Make an exact copy of every entry, from the first line to the last.

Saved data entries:
───

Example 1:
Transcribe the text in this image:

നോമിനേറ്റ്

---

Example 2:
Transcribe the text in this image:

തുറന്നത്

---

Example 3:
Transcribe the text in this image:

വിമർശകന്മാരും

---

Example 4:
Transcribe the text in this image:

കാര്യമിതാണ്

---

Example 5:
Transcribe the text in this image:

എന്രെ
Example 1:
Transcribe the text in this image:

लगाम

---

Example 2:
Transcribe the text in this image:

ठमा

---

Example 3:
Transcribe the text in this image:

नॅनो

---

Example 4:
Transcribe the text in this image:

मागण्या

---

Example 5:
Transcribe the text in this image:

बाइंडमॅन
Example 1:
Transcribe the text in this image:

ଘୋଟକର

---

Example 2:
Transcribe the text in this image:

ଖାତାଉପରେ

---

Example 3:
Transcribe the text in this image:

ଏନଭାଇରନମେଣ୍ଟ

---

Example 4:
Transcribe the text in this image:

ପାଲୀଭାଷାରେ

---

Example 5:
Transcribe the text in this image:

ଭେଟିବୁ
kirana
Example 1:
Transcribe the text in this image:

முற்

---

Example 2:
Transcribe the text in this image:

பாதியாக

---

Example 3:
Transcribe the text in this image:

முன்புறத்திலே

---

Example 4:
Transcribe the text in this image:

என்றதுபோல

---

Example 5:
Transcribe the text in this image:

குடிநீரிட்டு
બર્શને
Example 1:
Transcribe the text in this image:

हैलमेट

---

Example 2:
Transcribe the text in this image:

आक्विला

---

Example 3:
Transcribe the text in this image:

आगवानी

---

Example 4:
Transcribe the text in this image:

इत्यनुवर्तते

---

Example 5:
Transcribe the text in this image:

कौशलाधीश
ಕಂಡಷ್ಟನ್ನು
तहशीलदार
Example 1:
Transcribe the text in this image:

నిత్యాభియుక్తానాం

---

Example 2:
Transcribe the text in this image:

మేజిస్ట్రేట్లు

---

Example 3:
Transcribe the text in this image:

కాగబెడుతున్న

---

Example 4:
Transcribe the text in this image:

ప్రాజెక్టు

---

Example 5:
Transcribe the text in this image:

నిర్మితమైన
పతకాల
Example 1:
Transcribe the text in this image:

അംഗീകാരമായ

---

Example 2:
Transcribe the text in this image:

───

**Task output**
Example 1:
Transcribe the text in this image:

നോമിനേറ്റ്

---

Example 2:
Transcribe the text in this image:

തുറന്നത്

---

Example 3:
Transcribe the text in this image:

വിമർശകന്മാരും

---

Example 4:
Transcribe the text in this image:

കാര്യമിതാണ്

---

Example 5:
Transcribe the text in this image:

എന്രെ
Example 1:
Transcribe the text in this image:

लगाम

---

Example 2:
Transcribe the text in this image:

ठमा

---

Example 3:
Transcribe the text in this image:

नॅनो

---

Example 4:
Transcribe the text in this image:

मागण्या

---

Example 5:
Transcribe the text in this image:

बाइंडमॅन
Example 1:
Transcribe the text in this image:

ଘୋଟକର

---

Example 2:
Transcribe the text in this image:

ଖାତାଉପରେ

---

Example 3:
Transcribe the text in this image:

ଏନଭାଇରନମେଣ୍ଟ

---

Example 4:
Transcribe the text in this image:

ପାଲୀଭାଷାରେ

---

Example 5:
Transcribe the text in this image:

ଭେଟିବୁ
kirana
Example 1:
Transcribe the text in this image:

முற்

---

Example 2:
Transcribe the text in this image:

பாதியாக

---

Example 3:
Transcribe the text in this image:

முன்புறத்திலே

---

Example 4:
Transcribe the text in this image:

என்றதுபோல

---

Example 5:
Transcribe the text in this image:

குடிநீரிட்டு
બર્શને
Example 1:
Transcribe the text in this image:

हैलमेट

---

Example 2:
Transcribe the text in this image:

आक्विला

---

Example 3:
Transcribe the text in this image:

आगवानी

---

Example 4:
Transcribe the text in this image:

इत्यनुवर्तते

---

Example 5:
Transcribe the text in this image:

कौशलाधीश
ಕಂಡಷ್ಟನ್ನು
तहशीलदार
Example 1:
Transcribe the text in this image:

నిత్యాభియుక్తానాం

---

Example 2:
Transcribe the text in this image:

మేజిస్ట్రేట్లు

---

Example 3:
Transcribe the text in this image:

కాగబెడుతున్న

---

Example 4:
Transcribe the text in this image:

ప్రాజెక్టు

---

Example 5:
Transcribe the text in this image:

నిర్మితమైన
పతకాల
Example 1:
Transcribe the text in this image:

അംഗീകാരമായ

---

Example 2:
Transcribe the text in this image:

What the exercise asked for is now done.